Detection of microRNAs (miRNAs) reveals tumor information at the transcriptional level, which is crucial for early diagnosis and prognosis of tumors. However, the rapid detection of miRNAs in biological samples without relying on large equipment remains a significant challenge. In this work, a double-layer NiCo heterostructure (DL-H) for enhancing the reaction efficiency of DNA labels, and dual-target cycling reaction system were developed to improve detection sensitivity and shorten the detection time within 30 min. The DL-H and catechol provide favorable condition for methylene blue (MB) oxidation and single-electron transfer of ferrocene (Fc).
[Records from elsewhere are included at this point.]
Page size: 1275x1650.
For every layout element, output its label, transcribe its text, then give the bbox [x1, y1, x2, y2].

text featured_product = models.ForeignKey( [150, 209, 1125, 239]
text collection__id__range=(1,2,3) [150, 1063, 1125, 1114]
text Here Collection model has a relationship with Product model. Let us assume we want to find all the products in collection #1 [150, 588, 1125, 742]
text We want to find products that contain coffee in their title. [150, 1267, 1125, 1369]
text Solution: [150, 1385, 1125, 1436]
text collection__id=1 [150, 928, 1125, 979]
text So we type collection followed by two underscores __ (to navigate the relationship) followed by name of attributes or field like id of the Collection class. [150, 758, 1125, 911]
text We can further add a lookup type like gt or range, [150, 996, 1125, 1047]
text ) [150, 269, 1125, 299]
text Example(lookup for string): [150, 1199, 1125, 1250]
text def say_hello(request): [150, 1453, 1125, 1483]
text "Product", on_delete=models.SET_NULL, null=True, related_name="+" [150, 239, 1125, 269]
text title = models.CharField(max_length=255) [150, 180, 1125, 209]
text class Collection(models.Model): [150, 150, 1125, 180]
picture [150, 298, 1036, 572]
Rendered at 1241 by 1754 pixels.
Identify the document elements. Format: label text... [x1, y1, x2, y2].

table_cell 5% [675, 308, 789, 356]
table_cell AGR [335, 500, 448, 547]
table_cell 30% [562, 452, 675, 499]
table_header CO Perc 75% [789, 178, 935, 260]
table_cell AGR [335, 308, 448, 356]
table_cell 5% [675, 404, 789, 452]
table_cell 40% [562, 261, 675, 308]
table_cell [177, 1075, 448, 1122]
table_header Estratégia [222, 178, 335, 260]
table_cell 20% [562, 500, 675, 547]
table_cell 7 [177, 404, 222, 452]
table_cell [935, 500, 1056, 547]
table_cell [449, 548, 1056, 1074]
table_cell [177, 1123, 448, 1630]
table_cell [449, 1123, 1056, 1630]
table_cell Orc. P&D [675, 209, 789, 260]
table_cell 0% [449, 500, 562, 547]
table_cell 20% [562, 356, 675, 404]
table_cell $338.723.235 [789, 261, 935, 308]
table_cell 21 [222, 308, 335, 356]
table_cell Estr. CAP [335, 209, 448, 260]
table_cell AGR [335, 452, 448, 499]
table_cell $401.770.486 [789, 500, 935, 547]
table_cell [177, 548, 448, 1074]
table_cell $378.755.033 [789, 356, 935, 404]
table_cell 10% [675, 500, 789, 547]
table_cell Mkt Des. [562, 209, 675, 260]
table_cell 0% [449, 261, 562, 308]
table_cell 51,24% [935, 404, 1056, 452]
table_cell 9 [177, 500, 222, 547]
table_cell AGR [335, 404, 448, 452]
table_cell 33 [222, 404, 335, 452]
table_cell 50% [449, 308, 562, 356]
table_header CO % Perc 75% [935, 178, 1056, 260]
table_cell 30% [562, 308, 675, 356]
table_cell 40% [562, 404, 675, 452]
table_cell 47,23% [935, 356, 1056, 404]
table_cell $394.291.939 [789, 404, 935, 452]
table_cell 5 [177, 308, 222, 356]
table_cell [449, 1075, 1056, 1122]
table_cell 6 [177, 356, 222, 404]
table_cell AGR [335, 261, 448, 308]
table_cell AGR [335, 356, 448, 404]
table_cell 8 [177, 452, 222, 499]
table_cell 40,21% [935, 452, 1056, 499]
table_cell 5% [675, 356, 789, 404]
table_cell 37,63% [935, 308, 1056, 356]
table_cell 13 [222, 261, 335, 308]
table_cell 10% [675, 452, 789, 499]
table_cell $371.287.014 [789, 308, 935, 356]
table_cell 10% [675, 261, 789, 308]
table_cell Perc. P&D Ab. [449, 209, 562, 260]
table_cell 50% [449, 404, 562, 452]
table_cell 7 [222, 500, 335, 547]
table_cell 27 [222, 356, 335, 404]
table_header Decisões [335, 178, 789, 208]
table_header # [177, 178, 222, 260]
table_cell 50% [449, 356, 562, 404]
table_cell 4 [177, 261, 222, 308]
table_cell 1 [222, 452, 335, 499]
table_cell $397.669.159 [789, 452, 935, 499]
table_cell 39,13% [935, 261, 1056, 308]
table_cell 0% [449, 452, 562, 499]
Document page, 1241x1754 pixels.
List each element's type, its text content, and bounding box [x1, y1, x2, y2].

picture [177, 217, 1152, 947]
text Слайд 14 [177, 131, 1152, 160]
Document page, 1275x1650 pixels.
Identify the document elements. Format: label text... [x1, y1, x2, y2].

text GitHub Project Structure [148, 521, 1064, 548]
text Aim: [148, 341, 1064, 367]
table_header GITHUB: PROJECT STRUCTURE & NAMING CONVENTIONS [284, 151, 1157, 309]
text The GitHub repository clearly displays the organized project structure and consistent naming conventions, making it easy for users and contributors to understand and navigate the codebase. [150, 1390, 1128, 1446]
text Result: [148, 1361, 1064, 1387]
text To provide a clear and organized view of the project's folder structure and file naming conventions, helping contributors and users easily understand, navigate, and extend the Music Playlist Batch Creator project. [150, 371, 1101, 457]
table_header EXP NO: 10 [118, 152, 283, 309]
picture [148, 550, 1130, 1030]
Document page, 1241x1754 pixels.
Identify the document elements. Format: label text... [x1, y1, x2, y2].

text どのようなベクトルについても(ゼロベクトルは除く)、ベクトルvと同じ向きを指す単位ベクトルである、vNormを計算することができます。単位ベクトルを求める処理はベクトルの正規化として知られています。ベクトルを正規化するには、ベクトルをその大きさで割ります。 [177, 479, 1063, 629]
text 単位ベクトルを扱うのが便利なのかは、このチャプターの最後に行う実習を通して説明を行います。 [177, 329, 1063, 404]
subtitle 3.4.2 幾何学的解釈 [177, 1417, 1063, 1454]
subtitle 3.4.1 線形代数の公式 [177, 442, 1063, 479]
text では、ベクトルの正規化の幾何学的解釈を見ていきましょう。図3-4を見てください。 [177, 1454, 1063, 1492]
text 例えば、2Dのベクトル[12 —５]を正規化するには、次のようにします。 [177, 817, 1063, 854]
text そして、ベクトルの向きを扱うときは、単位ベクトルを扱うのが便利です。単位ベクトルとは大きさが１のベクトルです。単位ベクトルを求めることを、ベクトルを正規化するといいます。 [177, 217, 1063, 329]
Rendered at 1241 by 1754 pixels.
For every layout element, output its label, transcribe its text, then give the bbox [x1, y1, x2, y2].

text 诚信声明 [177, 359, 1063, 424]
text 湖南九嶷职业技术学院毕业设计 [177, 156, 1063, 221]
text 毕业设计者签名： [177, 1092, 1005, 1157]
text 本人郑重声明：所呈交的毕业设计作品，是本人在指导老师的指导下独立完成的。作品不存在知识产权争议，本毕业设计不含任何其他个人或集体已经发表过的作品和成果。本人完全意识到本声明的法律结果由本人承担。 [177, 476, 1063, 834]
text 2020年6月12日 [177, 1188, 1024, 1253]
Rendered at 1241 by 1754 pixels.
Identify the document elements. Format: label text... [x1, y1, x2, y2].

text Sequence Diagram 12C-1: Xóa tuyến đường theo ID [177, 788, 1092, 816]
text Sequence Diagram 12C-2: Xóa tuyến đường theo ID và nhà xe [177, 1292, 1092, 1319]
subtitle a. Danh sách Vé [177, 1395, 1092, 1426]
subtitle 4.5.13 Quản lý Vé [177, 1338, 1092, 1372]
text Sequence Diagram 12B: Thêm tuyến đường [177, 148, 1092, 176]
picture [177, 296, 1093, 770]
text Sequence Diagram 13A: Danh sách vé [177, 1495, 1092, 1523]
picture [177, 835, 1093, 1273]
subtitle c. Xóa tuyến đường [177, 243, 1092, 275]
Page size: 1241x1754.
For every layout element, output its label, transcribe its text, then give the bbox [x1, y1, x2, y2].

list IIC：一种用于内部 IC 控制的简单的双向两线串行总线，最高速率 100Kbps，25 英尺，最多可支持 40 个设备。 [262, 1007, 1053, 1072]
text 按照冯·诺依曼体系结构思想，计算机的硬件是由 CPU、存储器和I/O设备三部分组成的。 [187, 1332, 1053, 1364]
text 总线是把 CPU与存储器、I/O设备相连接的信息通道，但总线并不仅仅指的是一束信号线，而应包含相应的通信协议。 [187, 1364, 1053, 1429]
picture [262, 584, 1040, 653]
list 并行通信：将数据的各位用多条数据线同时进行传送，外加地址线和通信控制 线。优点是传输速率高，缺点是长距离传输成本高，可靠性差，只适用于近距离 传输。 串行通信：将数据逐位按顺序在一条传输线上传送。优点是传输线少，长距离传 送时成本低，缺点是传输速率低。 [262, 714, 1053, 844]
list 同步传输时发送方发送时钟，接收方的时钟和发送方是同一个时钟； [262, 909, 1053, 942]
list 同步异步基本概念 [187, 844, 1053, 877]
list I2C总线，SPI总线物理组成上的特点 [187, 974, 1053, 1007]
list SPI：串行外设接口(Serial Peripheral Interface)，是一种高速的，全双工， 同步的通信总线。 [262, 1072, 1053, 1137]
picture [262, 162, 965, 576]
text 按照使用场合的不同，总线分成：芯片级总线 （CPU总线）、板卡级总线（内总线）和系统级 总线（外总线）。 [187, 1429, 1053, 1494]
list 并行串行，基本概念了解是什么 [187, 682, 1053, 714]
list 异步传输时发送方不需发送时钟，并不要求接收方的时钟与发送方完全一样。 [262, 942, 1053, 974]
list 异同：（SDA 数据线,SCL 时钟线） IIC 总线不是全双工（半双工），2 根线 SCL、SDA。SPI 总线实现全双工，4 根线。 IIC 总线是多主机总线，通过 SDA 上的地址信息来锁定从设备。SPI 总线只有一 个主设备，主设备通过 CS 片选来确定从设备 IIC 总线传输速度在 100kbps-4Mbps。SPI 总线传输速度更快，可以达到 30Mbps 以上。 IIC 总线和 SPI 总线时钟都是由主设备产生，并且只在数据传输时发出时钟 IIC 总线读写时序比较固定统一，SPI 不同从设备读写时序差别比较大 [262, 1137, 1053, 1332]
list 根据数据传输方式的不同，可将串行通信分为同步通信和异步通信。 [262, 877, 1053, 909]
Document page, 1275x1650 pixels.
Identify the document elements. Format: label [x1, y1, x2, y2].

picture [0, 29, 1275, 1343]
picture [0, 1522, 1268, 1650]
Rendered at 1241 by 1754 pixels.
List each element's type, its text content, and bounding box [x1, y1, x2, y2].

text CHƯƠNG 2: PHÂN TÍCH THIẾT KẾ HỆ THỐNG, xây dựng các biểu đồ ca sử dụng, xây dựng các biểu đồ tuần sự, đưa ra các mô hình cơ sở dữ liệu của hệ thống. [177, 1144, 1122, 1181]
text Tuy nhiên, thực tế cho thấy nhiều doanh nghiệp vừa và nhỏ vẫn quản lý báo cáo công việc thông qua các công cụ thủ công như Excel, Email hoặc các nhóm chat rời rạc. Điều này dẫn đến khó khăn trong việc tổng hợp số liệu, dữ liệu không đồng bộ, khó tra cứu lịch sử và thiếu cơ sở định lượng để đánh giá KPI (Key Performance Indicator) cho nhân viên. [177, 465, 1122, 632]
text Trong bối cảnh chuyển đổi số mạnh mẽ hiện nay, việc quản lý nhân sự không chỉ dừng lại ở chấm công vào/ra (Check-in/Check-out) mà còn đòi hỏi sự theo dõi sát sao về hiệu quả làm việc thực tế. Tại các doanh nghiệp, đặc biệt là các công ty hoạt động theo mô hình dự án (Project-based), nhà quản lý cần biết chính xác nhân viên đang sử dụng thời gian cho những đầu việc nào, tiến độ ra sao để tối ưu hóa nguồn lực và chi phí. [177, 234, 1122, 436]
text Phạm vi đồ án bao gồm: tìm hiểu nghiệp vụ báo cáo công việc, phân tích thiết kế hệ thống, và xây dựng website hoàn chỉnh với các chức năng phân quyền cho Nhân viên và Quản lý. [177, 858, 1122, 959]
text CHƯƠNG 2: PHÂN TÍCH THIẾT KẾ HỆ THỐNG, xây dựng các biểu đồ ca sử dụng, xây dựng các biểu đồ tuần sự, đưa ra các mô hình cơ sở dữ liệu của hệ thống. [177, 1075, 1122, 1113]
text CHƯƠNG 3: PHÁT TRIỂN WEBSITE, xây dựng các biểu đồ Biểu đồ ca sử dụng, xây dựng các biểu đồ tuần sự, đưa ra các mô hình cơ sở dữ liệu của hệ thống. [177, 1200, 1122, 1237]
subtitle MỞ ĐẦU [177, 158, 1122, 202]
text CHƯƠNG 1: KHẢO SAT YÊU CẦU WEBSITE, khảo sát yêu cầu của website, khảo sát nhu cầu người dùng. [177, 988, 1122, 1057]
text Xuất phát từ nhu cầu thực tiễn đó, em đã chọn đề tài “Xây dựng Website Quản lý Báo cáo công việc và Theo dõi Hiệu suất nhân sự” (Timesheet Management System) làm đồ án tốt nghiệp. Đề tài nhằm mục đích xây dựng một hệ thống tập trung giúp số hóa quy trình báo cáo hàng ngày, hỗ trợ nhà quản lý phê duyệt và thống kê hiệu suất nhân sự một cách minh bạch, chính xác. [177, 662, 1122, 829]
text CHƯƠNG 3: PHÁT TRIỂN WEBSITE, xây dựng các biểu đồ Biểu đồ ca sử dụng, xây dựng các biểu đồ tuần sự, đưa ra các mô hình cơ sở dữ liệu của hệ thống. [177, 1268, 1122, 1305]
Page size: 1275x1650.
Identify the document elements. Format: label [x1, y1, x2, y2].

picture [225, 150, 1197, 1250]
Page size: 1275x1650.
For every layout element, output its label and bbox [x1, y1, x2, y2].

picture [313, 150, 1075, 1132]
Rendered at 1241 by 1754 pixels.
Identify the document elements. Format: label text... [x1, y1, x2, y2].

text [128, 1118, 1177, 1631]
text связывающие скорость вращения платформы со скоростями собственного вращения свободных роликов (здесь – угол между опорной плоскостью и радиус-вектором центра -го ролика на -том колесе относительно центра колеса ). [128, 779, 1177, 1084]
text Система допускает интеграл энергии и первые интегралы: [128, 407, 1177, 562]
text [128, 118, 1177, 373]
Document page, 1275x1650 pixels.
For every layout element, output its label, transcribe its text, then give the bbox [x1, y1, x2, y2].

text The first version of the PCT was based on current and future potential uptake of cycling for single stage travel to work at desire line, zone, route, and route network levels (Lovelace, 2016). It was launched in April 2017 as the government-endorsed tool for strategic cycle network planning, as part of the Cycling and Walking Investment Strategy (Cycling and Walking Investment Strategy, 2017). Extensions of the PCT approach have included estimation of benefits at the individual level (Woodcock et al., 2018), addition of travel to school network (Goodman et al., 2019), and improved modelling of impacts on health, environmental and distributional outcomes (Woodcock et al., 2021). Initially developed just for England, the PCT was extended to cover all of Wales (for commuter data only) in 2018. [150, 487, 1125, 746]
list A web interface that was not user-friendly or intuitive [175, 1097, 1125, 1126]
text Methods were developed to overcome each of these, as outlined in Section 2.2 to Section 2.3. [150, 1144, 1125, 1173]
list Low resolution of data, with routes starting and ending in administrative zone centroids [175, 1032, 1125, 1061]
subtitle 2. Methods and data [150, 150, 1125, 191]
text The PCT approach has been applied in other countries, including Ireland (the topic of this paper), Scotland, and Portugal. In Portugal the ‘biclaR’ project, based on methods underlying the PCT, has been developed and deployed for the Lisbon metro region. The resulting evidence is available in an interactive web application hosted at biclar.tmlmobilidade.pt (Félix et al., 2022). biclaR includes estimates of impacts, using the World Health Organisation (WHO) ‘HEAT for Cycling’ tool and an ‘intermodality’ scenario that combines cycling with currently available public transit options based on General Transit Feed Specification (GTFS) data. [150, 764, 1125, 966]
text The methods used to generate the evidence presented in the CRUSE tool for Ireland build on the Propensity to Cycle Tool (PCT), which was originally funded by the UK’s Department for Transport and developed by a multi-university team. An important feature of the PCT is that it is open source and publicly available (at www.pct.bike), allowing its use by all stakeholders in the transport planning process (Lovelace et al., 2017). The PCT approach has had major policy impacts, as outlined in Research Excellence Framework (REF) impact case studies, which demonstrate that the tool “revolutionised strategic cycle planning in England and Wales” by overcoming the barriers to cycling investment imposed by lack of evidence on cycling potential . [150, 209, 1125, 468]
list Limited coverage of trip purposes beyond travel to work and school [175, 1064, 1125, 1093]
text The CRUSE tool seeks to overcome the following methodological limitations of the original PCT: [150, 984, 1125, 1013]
The target cycling reaction allows one target to release multiple Fc/MB labels from the electrode surface, enhancing the signal differentiation triggered by the target. The obtained sensor possesses a linear detection range of 10 fM-900 pM for miRNA-574-5p and miRNA-1254. The detection limit is 302 aM for miRNA-574-5p, while 85 aM for miRNA-1254. And the detection results of clinical samples present a strong correlation with the PCR. More importantly, a sensing automatic preparation-detection system was developed based on microfluidic chip, to resolve the reliance on highly trained technicians for the electrochemical sensing preparation. This development provides a valuable foundation for the advancement of portable detection tool of tumor biomarker.